Mientras dábamos cuenta del postre me pidió que me extendiera sobre Woody Swope y el cáncer infantil. Como a la mayoría, le sorprendió sobremanera saber que el cáncer era la segunda causa de la mortalidad infantil, superada únicamente por los accidentes.

La mecánica de las habitaciones de corriente laminar le interesó de manera especial y me interrogó al respecto de forma analítica y detallista hasta agotar todas mis respuestas.

—Meses en una caja de plástico —comentó preocupado—. ¿Y no acaban chalados?

—Si se lleva como es debido, no. Hay que situar al niño en el tiempo y en el espacio, alentar a la familia a que pase allí todo el tiempo que pueda. Hay que esterilizar su ropa y sus juguetes favoritos y ponerlos a su disposición, con lo que se consigue proporcionarle mucho estímulo.

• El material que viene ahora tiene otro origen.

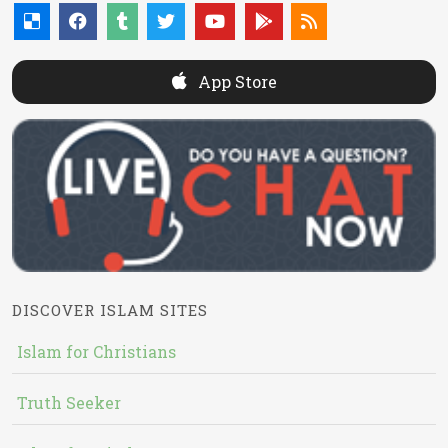
App Store
DISCOVER ISLAM SITES
Islam for Christians
Truth Seeker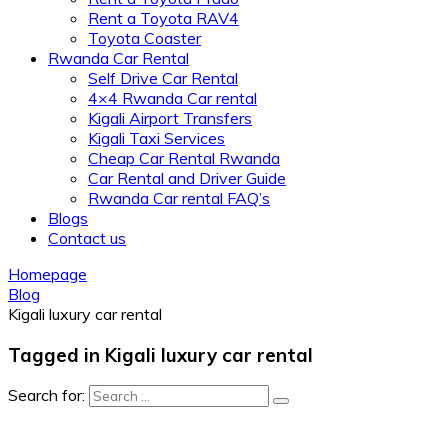
Rent a Toyota RAV4
Toyota Coaster
Rwanda Car Rental
Self Drive Car Rental
4×4 Rwanda Car rental
Kigali Airport Transfers
Kigali Taxi Services
Cheap Car Rental Rwanda
Car Rental and Driver Guide
Rwanda Car rental FAQ’s
Blogs
Contact us
Homepage
Blog
Kigali luxury car rental
Tagged in Kigali luxury car rental
Search for: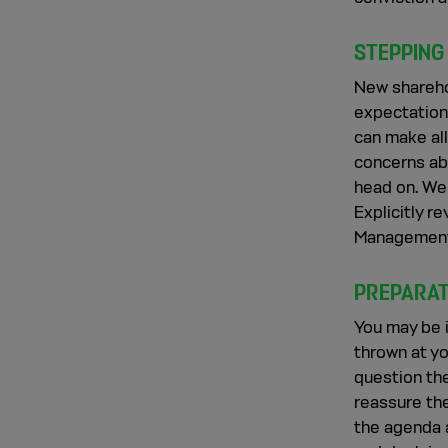
STEPPING
New shareho
expectations
can make all
concerns ab
head on. We
Explicitly r
Management
PREPARAT
You may be i
thrown at yo
question th
reassure the
the agenda a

La clave es reducir al mínimo la diferencia que existe entre el hospital y el hogar del niño; siempre habrá alguna, claro, pero se pueden amortiguar sus efectos.

—Interesante. Te imaginas lo que me acaba de venir a la cabeza ¿no?

—No. ¿De qué se trata?

—Del SIDA. El principio es el mismo ¿verdad? La disminución de las defensas contra las infecciones.

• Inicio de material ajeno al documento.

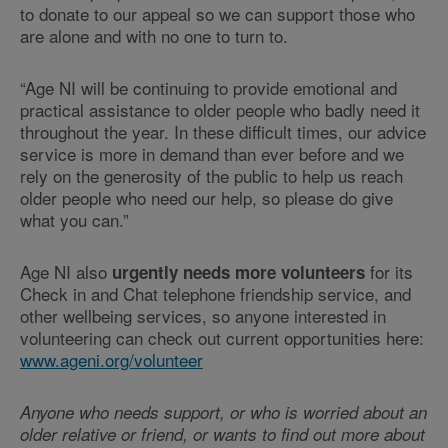
to donate to our appeal so we can support those who
are alone and with no one to turn to.
“Age NI will be continuing to provide emotional and
practical assistance to older people who badly need it
throughout the year. In these difficult times, our advice
service is more in demand than ever before and we
rely on the generosity of the public to help us reach
older people who need our help, so please do give
what you can.”
Age NI also
for its
urgently needs more volunteers
Check in and Chat telephone friendship service, and
other wellbeing services, so anyone interested in
volunteering can check out current opportunities here:
www.ageni.org/volunteer
Anyone who needs support, or who is worried about an
older relative or friend, or wants to find out more about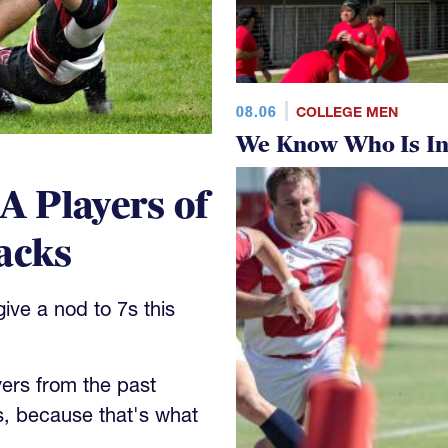
08.06
COLLEGE MEN
We Know Who Is In
 Players of
acks
ve a nod to 7s this
yers from the past
s, because that's what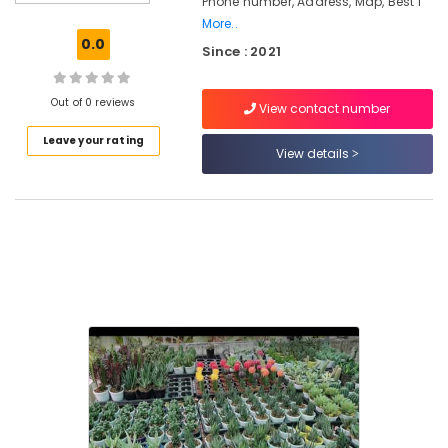
Phone number, Address, Map, Best I
Designing
More..
and
0.0
Since : 2021
Implementation
Services
in
Out of 0 reviews
View contact number
Chevarambalam
Leave your rating
Landscape
View details
Design
Services
in
Kozhikode
Nurseries
for
Air
Plants
in
Chevarambalam
Garden
Shops
in
Chevarambalam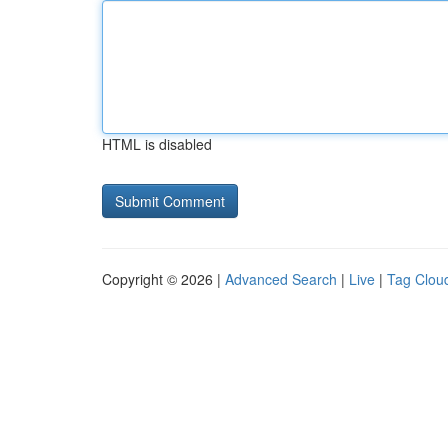
HTML is disabled
Copyright © 2026 |
Advanced Search
|
Live
|
Tag Clou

—Parecido, pero no idéntico —repuse—. La corriente laminar elimina las bacterias y los hongos por medio de filtros, para proteger a los críos durante el tratamiento. Pero la pérdida de inmunidad es temporal; una vez finalizada la quimioterapia, el sistema de defensa de esos niños vuelve a actuar. El SIDA es permanente y los problemas de sus víctimas son otros: el sarcoma de Kaposi, infecciones víricas… Los módulos podrían protegerlos durante un tiempo, pero no indefinidamente.

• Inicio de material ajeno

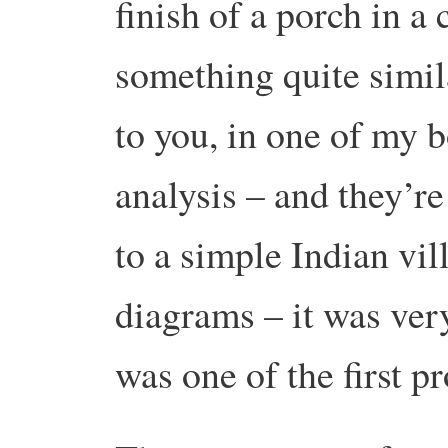
finish of a porch in a
something quite simil
to you, in one of my b
analysis – and they’re
to a simple Indian vil
diagrams – it was very
was one of the first pr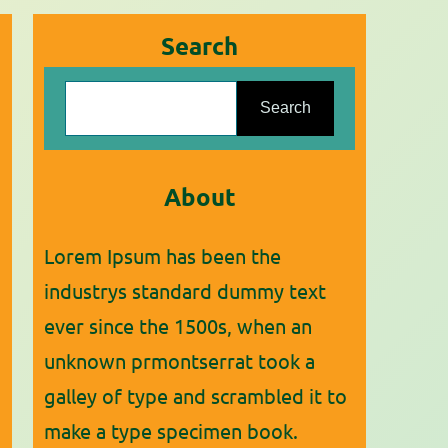
Search
S
Search
e
a
r
About
c
Lorem Ipsum has been the
h
industrys standard dummy text
ever since the 1500s, when an
unknown prmontserrat took a
galley of type and scrambled it to
make a type specimen book.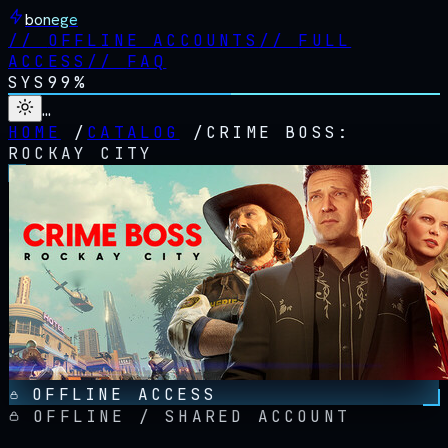
bonege
//
OFFLINE ACCOUNTS
//
FULL
ACCESS
//
FAQ
SYS
99%
…
HOME
/
CATALOG
/
CRIME BOSS:
ROCKAY CITY
OFFLINE ACCESS
OFFLINE / SHARED ACCOUNT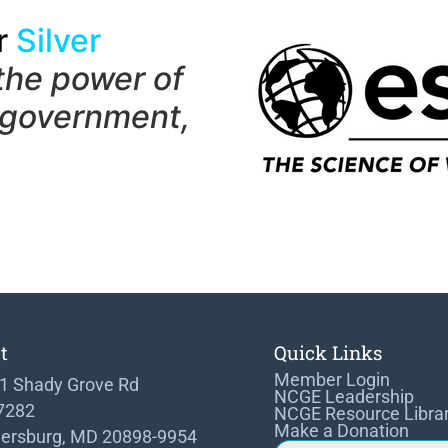
r
Silver
the power of
 government,
t
Quick Links
Member Login
1 Shady Grove Rd
NCGE Leadership
 7282
NCGE Resource Libra
Make a Donation
hersburg, MD 20898-9954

—Ya, pero no me digas que la imagen no es de cuidado: miles de cubos de plástico dispuestos a lo largo del Bulevar Santa Mónica, cada uno con un pobre desgraciado consumiéndose en su interior. Hasta podrían cobrar entrada y ganar lo suficiente para encontrarle cura a su enfermedad.

Dejó escapar una risa amarga.

—El precio del pecado —dijo negando con la cabeza—. Realmente es como para hacerse puritano. Cada vez que oigo las historias que cuentan doy gracias a Dios por ser monógamo. A Rick lo han vapuleado desde ambos lados. La semana pasada llegó al servicio de urgencias un paciente con un brazo destrozado de resultas de una pelea en un bar y comenzó a quejarse de que Rick era gay. Probablemente, lo que le impulsó a lanzar semejante suposición fue el ambiente general de crispación que se respira, porque Rick no es precisamente amanerado, pero no lo negó cuando aquel atontado quiso saber si le había tocado un médico marica. El tipo, gritando que no quería coger el SIDA, no permitió que Rick lo tocara, y mientras lo iba poniendo todo perdido de sangre. Rick no tuvo más remedio que desentenderse. Pero los demás médicos estaban de trabajo hasta las orejas. Era un sábado por la noche y las urgencias llegaban una tras otra sin parar, tanto que no daban abasto para atenderlas. Y todo el mundo acabó tomándola con Rick. Estuvo el resto del turno arrinconado como un leproso.

—Pobre tío.

—Sí, desde luego. Máxima calificación de su clase, jefe de residentes en Stanford, ¿y tienes que aguantar todo eso? Vamos, hombre. Llegó a casa con la moral por los suelos. Y lo peor de todo es que la noche anterior él me había estado diciendo a mí que atender a pacientes gay, especialmente a los que llegaban sangrando, empezaba a darle grima. Te aseguro, Alex, que esa noche me tuve que esforzar de verdad para animarlo.

Con la cuchara se llevó a la boca el último resto de helado.

—Me tuve que esforzar de verdad —repitió mientras se apartaba de los ojos un mechón de pelo—. Pero bueno, en eso precisamente consiste el amor ¿no?